Definitivamente la mañana invadía la habitación, comenzaba a sentir calor, pero no le importaba. Quería dormir, pero no podía, todos los dolores del alma le pasaban por delante, el abandono cuando niño. ¡Ay madre!, la infancia de trabajo ayudando a su padre de crianza en la carpintería vieja, la vida solitaria en San Miguel durante la secundaria. Su amor por Ana, y los mil y un desprecios del que fuera objeto. Nadie como Ana, lo hizo sentir más feo, más pobre, más estúpido, a pesar de ello la amaba, era su Ana, era a quien le cantaba en cada uno de sus poemas. Ana era el amor, el amor mismo. Bella, presumida, chiquilina, coqueta; se cansó de jugar con su ilusión, para luego mofarse, burlarse, despreciarlo en público. Y la amaba, ¿que extraño es el amor?, se preguntaba.
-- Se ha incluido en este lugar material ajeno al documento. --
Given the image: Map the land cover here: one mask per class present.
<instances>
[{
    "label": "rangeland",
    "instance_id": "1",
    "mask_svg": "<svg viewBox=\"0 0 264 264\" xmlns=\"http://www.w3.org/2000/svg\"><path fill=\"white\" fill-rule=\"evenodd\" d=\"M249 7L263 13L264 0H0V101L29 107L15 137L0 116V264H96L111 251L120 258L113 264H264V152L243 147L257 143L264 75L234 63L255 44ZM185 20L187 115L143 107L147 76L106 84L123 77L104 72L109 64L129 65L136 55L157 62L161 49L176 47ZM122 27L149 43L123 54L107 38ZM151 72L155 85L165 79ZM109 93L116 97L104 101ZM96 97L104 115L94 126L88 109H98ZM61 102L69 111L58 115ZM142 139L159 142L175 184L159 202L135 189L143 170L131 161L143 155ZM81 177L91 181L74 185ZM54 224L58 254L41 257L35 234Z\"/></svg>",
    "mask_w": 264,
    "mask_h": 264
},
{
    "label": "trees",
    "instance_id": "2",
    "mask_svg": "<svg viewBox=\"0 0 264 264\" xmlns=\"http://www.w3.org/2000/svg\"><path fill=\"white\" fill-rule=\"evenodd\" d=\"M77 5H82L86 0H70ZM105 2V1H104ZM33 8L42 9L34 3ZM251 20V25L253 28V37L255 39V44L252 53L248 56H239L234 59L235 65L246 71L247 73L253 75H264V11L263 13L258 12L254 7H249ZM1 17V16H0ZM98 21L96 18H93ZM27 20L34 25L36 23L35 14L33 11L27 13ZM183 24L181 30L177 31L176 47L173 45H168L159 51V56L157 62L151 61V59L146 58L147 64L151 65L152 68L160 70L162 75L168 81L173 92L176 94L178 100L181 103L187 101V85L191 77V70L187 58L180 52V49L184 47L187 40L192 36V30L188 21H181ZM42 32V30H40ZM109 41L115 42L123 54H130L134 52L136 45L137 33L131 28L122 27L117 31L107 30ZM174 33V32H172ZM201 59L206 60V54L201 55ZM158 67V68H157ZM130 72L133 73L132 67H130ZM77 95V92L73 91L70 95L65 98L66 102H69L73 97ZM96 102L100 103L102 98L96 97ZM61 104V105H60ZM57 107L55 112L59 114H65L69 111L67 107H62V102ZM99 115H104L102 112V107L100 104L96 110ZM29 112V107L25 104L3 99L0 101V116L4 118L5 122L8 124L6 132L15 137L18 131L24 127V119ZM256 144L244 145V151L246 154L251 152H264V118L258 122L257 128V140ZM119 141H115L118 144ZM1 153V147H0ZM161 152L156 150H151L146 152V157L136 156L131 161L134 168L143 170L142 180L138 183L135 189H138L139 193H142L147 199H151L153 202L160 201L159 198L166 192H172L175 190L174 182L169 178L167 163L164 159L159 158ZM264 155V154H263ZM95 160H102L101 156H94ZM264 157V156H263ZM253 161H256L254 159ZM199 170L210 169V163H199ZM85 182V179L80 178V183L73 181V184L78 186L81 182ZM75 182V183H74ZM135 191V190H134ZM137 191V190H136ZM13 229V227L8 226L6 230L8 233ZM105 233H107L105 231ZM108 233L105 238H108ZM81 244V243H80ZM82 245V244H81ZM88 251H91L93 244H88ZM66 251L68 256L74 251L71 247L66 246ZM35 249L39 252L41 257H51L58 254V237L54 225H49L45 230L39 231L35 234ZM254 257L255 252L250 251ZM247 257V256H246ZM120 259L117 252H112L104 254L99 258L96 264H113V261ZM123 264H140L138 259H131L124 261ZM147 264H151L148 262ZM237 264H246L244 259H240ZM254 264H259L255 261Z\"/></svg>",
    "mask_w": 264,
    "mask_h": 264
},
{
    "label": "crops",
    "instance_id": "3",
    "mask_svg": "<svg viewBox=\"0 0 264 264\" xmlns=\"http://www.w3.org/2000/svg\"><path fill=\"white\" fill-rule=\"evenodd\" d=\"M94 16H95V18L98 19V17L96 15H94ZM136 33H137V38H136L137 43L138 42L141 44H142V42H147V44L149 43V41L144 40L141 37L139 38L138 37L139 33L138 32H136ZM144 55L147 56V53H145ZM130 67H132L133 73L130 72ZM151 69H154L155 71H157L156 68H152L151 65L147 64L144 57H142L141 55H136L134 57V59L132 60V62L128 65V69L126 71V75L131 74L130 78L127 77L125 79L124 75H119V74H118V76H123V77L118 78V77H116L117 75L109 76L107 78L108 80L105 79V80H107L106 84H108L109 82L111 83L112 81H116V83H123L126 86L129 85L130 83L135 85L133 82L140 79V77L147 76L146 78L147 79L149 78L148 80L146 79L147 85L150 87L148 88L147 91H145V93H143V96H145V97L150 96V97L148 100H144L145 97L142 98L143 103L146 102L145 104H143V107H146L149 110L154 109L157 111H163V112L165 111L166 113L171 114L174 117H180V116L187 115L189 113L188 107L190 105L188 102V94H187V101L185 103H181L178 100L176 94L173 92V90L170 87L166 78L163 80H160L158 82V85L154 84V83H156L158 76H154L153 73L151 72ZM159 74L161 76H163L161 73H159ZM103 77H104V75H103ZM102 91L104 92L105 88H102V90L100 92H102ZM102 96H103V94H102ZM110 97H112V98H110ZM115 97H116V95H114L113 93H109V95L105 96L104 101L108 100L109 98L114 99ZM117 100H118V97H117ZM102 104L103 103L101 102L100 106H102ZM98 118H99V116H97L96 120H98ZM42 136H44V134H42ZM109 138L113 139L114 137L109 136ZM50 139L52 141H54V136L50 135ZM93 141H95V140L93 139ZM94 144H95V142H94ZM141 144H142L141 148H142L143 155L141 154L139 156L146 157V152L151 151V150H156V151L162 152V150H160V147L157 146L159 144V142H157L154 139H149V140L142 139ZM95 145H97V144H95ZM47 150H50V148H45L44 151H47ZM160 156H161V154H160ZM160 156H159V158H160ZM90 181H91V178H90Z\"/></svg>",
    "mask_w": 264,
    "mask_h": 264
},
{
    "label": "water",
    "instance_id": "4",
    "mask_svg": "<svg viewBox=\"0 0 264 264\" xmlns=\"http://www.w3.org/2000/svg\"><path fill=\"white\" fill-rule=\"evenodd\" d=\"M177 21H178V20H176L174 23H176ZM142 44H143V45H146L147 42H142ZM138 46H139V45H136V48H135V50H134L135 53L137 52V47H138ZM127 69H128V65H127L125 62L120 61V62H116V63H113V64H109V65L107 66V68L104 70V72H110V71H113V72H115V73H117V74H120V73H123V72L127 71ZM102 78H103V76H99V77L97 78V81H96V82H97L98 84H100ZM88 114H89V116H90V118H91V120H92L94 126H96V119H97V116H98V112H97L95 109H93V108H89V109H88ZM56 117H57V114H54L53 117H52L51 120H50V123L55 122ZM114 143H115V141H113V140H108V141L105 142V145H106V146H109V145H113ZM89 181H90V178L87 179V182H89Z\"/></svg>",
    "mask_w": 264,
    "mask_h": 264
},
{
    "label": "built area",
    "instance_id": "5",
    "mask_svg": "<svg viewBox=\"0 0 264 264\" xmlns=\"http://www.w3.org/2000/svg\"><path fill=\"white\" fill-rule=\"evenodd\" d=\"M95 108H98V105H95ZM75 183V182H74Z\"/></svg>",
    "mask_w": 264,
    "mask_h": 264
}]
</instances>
Luego la vida, el trabajo, la partida de Ramón y Serafina –quienes lo criaron-; ellos lo querían de verdad; la soledad, la tristeza, y andar, andar, penando. Eso fue vivir, ¿y ahora?, su brazo, su cuerpo, su futuro, ¿para qué más? Quería salir, irse, no podía.

A media tarde, lo llevaron a otro sitio. Dos enfermeros lo sentaron en un sillón de ruedas y ahí comprendió. Se le derrumbó el mundo, se aniquiló. Estaba confirmando la gravedad de su estado, baldado, desprotegido, desamparado, ¿a dónde había caído? No quería pensar, no quería escuchar, quería estar solo con su soledad. Era prisionero en un cuerpo que no le servía.

La noche fue larga, estaba nervioso, desconectado. Se entretenía pensando en nuevas melodías, pero le aterraba la idea de no volver a cantar. Le respetaban por su canto, desde changuito. ¿Cómo vivir sin cantar? ¿Cómo sin guitarrear? Cosa simple si las hay en la vida, que le hacían vivir. Cuando cantaba volaba, trascendía, el alma le danzaba por el aire, sintiendo una inconmensurable alegría.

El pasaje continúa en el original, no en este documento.